Le point sur la qualité du lait de part et d’autre de la frontière
Une mention faite dans l’édition du 16 juin de La Terre à l’effet que les normes de qualité du lait aux États-Unis seraient les mêmes qu’au Québec et au Canada a fait sourciller une productrice de Saint-Placide dans les Laurentides, Lise Beauchamp. « Il est faux de prétendre que les critères de qualité du lait sont les mêmes », s’insurge-t-elle, insistant sur le fait que les normes canadiennes sont « beaucoup plus sévères ».
L’ancienne agronome souligne que le seuil de concentration maximal permis en cellules somatiques à l’échelle nationale aux États-Unis est de 750 000/ml, alors que la norme au Canada est plutôt fixée à 400 000/ml. « Il ne faut pas généraliser. Il y a beaucoup de différences. Il y a des transformateurs américains qui acceptent du lait au-delà de 400 000 cellules somatiques, c’est sûr. Aussi, le système de détection des antibiotiques est plus sévère au Canada qu’aux États-Unis », a-t-elle fait valoir.
« En haut de 400 000 cellules somatiques, tu ne vends pas ton lait »
Vérifications faites, il est en effet difficile de comparer les normes de qualité du lait des États-Unis et du Canada sous toutes leurs formes, puisque de nombreuses nuances entrent en ligne de compte. Toutefois, plusieurs intervenants de l’industrie laitière américaine et québécoise interrogés par La Terre ont réfuté l’affirmation selon laquelle les normes canadiennes sont plus sévères.

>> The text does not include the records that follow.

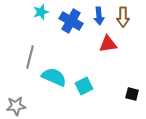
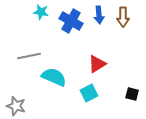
cyan star: rotated 28 degrees clockwise
blue arrow: moved 1 px up
red triangle: moved 11 px left, 20 px down; rotated 24 degrees counterclockwise
gray line: moved 1 px left, 1 px up; rotated 65 degrees clockwise
cyan square: moved 5 px right, 7 px down
gray star: rotated 24 degrees clockwise
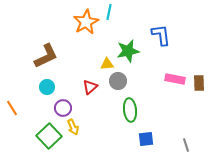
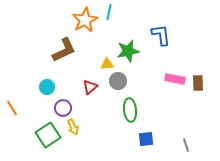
orange star: moved 1 px left, 2 px up
brown L-shape: moved 18 px right, 6 px up
brown rectangle: moved 1 px left
green square: moved 1 px left, 1 px up; rotated 10 degrees clockwise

« Il y a beaucoup de transformateurs aux États-Unis qui exigent des concentrations en dessous de 250 000 cellules somatiques et de 20 000 bactéries totales. Si tu dépasses ça, ton lait sera rejeté », témoigne Dan Huntley, producteur laitier à Canton, dans l’état de New York. Celui qui était auparavant acheteur de lait pour Kraft Foods explique que tous les producteurs américains sont membres d’une coopérative ou vendent leur lait à des usines de transformation. Dans les deux cas, ce sont les transformateurs qui établissent les cahiers des charges à suivre. « 750 000 cellules somatiques, c’est la norme très large établie par le gouvernement, mais je ne connais pas une seule usine qui accepterait ça, insiste-t-il. Si tu fais en haut de 400 000 cellules somatiques et 50 000 bactéries, tu ne vends pas ton lait. C’est considéré comme du mauvais lait. »
John Rutherford, dont l’entreprise achète du lait des producteurs et le revend à des transformateurs, soutient quant à lui que la majorité de ses clients exigent une concentration en dessous de 300 000 cellules somatiques et 20 000 bactéries totales. Les standards européens fixés à 400 000 cellules somatiques, ajoute-t-il par ailleurs, guident l’ensemble de l’industrie laitière aux États-Unis, car les entreprises ne peuvent pas y exporter de produits au-delà de ce seuil.
Le président de la Fromagerie Boivin, Luc Boivin, n’est pas non plus convaincu que les normes de qualité du lait au Canada soient plus strictes que celles des États-Unis. « Il faut faire attention. On a du lait de qualité, mais le lait américain est aussi de très grande qualité.
Les producteurs là-bas sont soumis à des exigences élevées », estime celui qui connaît plusieurs producteurs américains et qui se tient au fait de l’état des marchés là-bas.
Même son de cloche du côté de Roger Bergeron, de la Fromagerie Bergeron. « Quand j’entends que le lait américain n’est pas bon, je me dis : ‘‘Attendez là. De l’autre côté de la frontière, ils sont capables aussi. Le Canada fait quelque chose de bien, mais il faut arrêter de penser que c’est le meilleur au monde.’’ ».
Quant à Thérèse Beaulieu, conseillère principale de la gestion des enjeux pour les Producteurs laitiers du Canada (PLC), elle indique que les normes canadiennes sont « parmi les plus hautes » au monde. Elle cite en exemple le rigoureux programme ProAction qui intègre plusieurs volets pour la biosécurité, le bien-être animal et la traçabilité. « Mais je n’ai pas peur de dire que le lait américain est bon. […] », concède-t-elle.
Ces commentaires s’ajoutent à celui de Marcel Thiboutot, cité dans l’édition du 16 juin. L’expert en qualité du lait chez Lactanet avait indiqué qu’il s’agissait « d’une fausse croyance » d’affirmer que les normes de qualité du lait au Canada sont plus sévères qu’aux États-Unis.